### TUGAS YANG DIKERJAKAN
**A)** Dalam kutipan tentang latihan pencak, apa peran kawan Pay dalam latihan malam itu?
**B)** Teruskan kutipan tentang latihan pencak silat itu dengan tulisan baru yang dimulai sesudah kalimat penutupnya.

Kemarin malam
saya ikut latihan pencak, setelah pulang ke Gresik bersua kangen dengan anak
istri serta menghadiri undangan pernikahan salah satu kerabat. Niat awal tiga
hari akhirnya molor jadi satu minggu, karena paman saya kenduri kehamilan 7
bulan istrinya serta selamatan pindah ke rumah baru.
Malam itu, saya
dan kawan Pay datang lebih dulu. Ia instruktur yang memimpin kami latihan. Jika
para pesilat identik dengan tubuh kekar nan atletis, tidak demikian dengan kami,
kami bertubuh pendek dan kecil. Namun Ada satu yang sama, beberapa pesilat
mendapat julukan pendekar, kami juga seorang pendekar yaitu pendek dan kekar.
Lumayan, masih ada satu hal yang sama walaupun berbeda makna.
Maaf kawan Pay, saya
harus melibatkanmu dalam urusan ke pendekaran ini. Bagi orang-orang mungil tak
usah berkecil hati, tubuh pendek meniscayakan otak dan hati lebih dekat
sehingga memutuskan sesuatu masih melibatkan keduanya. Dulu saya berpikir tubuh
pendek akan lebih mudah dijatuhkan dalam perkelahian sehingga saya perlu
membekali diri dengan seni bertarung. Tapi setelah saya masuk dan belajar,
nyatanya pencak silat jauh sekali dari cara berpikir seperti itu.

### DATA MASUKAN
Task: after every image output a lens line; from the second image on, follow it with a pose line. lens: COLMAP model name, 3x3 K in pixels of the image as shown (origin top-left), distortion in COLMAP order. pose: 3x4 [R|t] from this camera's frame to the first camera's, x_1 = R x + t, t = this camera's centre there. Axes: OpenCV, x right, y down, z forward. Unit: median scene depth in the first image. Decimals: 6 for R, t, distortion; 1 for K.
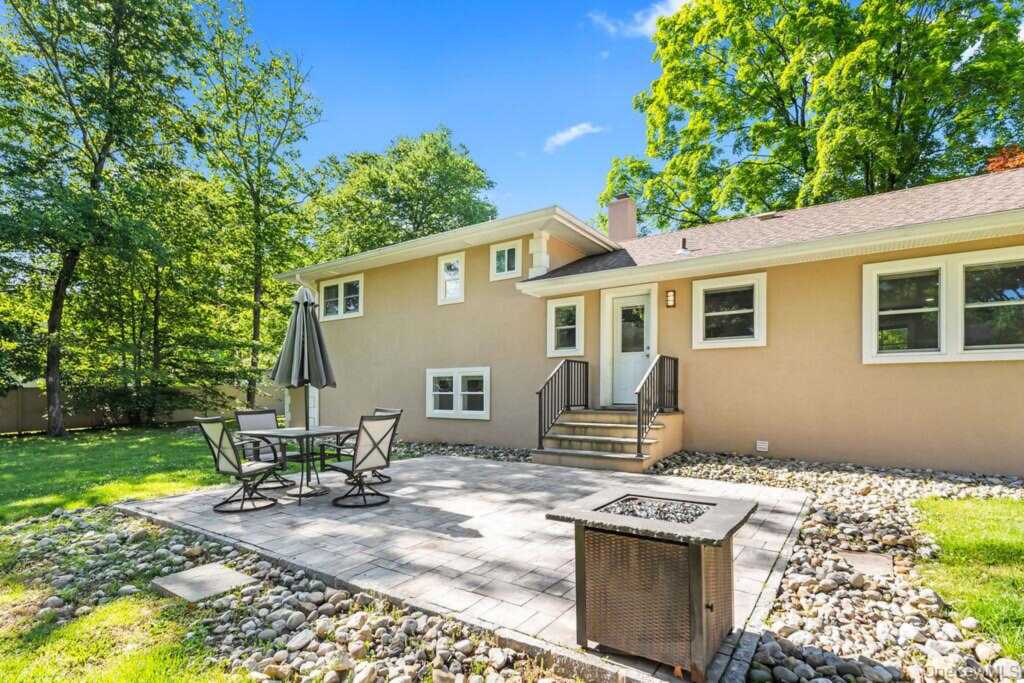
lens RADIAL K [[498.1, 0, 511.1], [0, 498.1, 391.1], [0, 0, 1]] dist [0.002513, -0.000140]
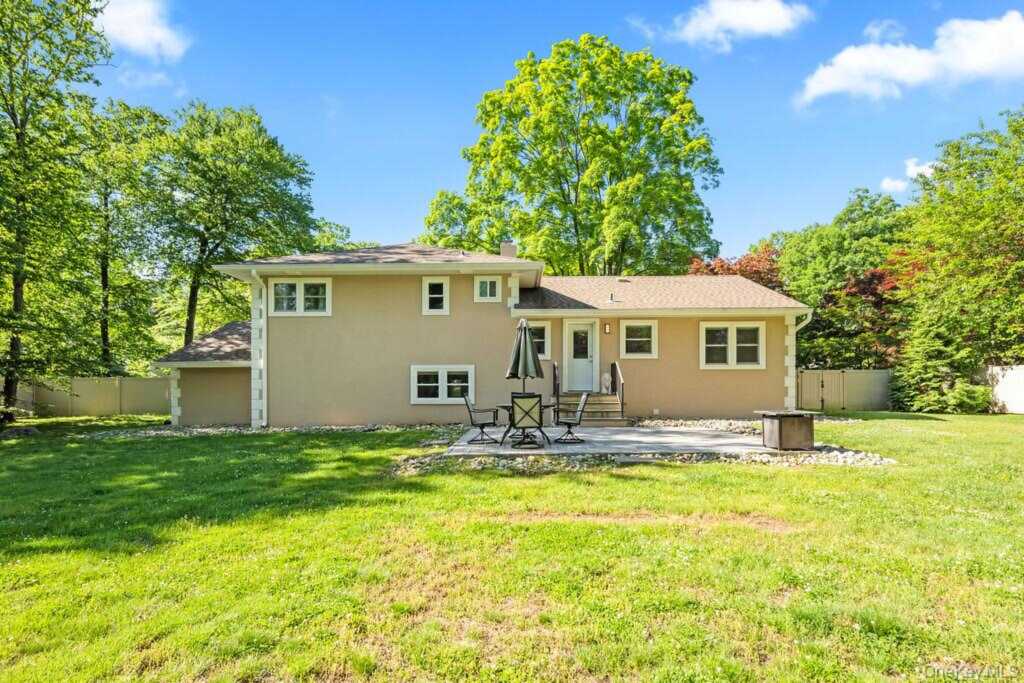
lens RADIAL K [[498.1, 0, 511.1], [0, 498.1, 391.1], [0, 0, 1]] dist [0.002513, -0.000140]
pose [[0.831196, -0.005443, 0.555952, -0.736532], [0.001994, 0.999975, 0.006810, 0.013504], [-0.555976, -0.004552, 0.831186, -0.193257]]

--

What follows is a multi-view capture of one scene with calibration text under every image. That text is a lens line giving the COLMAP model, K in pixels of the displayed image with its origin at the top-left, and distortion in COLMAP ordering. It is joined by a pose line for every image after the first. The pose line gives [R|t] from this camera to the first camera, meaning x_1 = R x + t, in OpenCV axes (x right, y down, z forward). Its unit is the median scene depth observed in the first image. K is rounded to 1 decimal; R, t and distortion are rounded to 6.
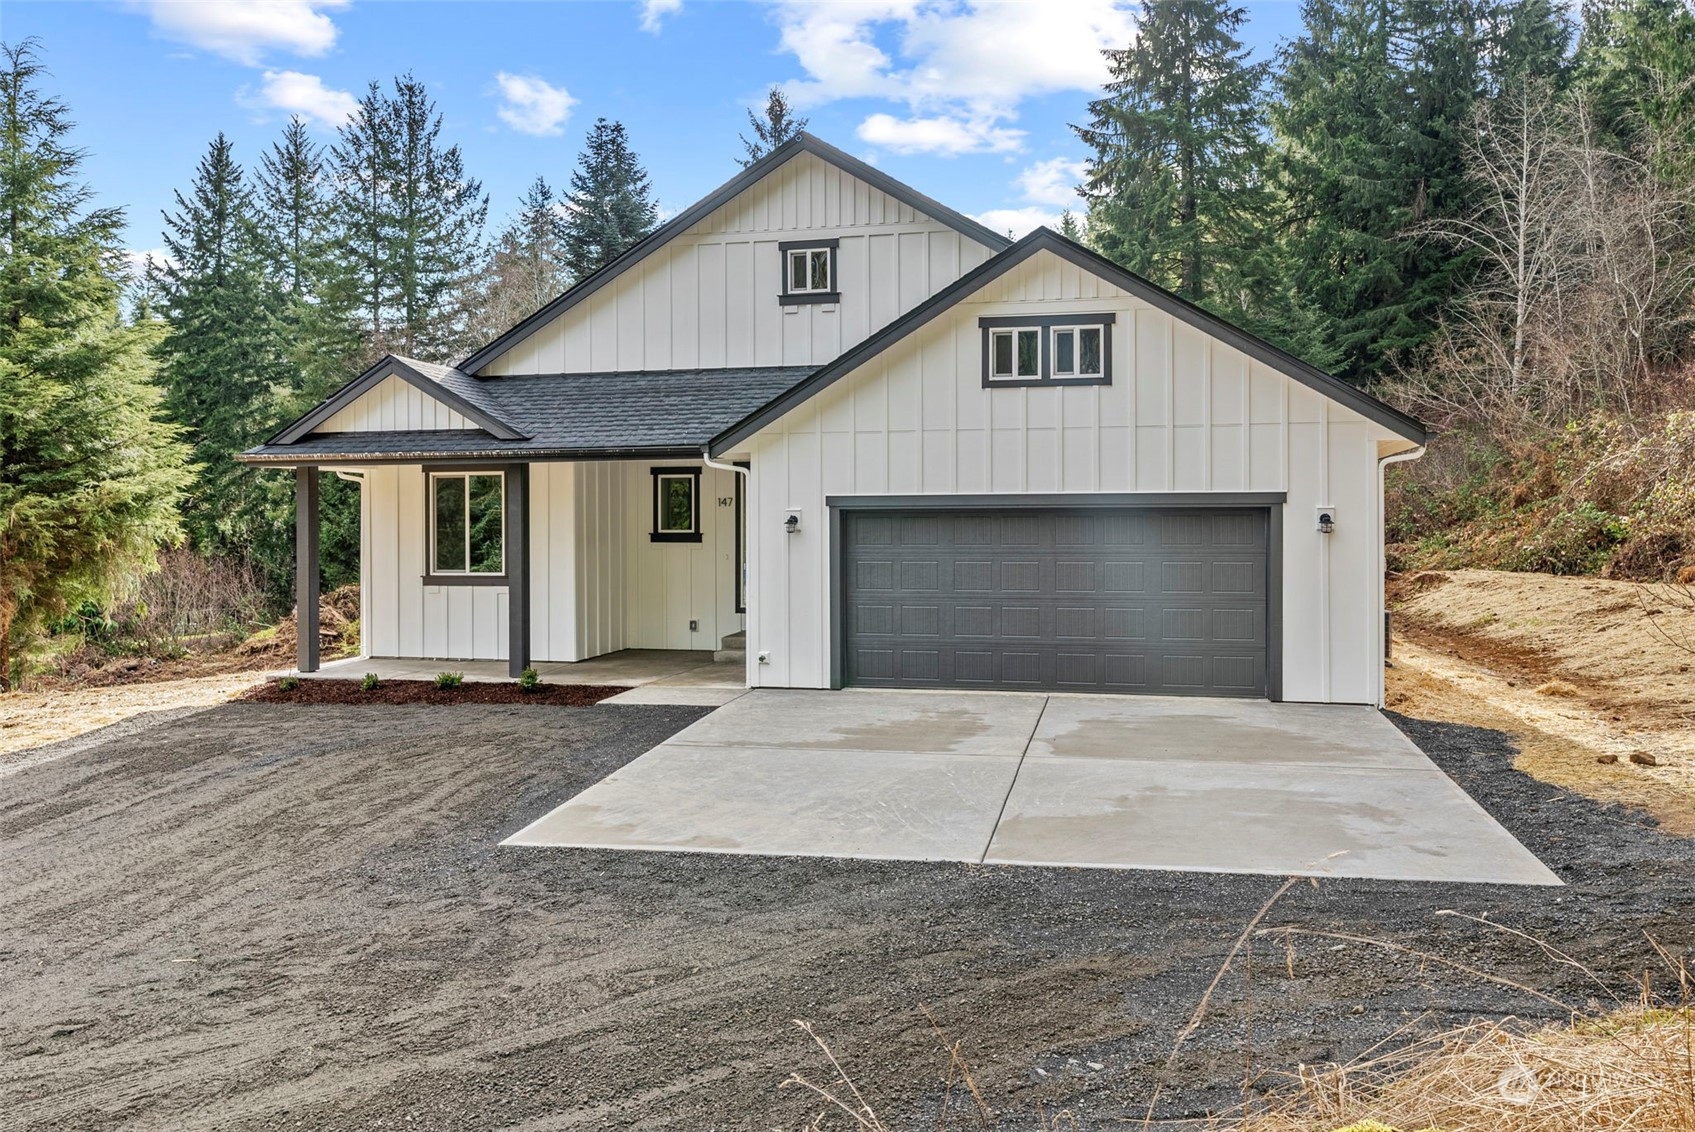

### JAWABAN BERURUTAN
**A)** Kawan Pay adalah instruktur yang memimpin latihan.

**B)**
Sampai di tempat
latihan, segera saya pakai seragam dan mengikatkan tali sabuk di lingkar perut.
Ada perasaan gagah dan keren, saya adalah pesilat, saya adalah pendekar, saya
merasa powerfull dan tetap rendah hati. Kira-kira perasaan apa yang muncul jika
saya memakai seragam polisi, mungkinkah saya merasa menjadi pribadi pengayom,
pelindung dan pelayan bagi masyarakat sesuai semboyan kepolisian, atau mungkin
saja saya merasa punya wewenang jadi pemalak berseragam di perempatan jalan.
Lalu dengan seragam pejabat, mungkinkah saya akan bermental pelayan publik atau
justru saya melihat ini sebagai peluang menjadi penjahat berkerah putih. Saya
tak tahu karena saya belum memakai keduanya.
Selang lima belas
menit beberapa kawan juga datang, setelah semua memakai seragam kawan pay
memanggil kami untuk melingkar dan duduk bersimpuh, latihan dibuka dengan
berdoa bersama. Malam itu guru besar tak hadir, sehingga latihan sepenuhnya
dipimpin oleh kawan pay. Pemanasan dimulai dengan berlari memutari aula dan
dilanjut dengan gerakan ringan melenturkan tubuh mulai dari kepala, leher,
tangan perut hingga kaki. Dan itu sudah cukup membuatku bermandi keringat.
Selain guru
besar, beberapa kawan juga tak hadir pada malam itu, salah satunya kawan Amin.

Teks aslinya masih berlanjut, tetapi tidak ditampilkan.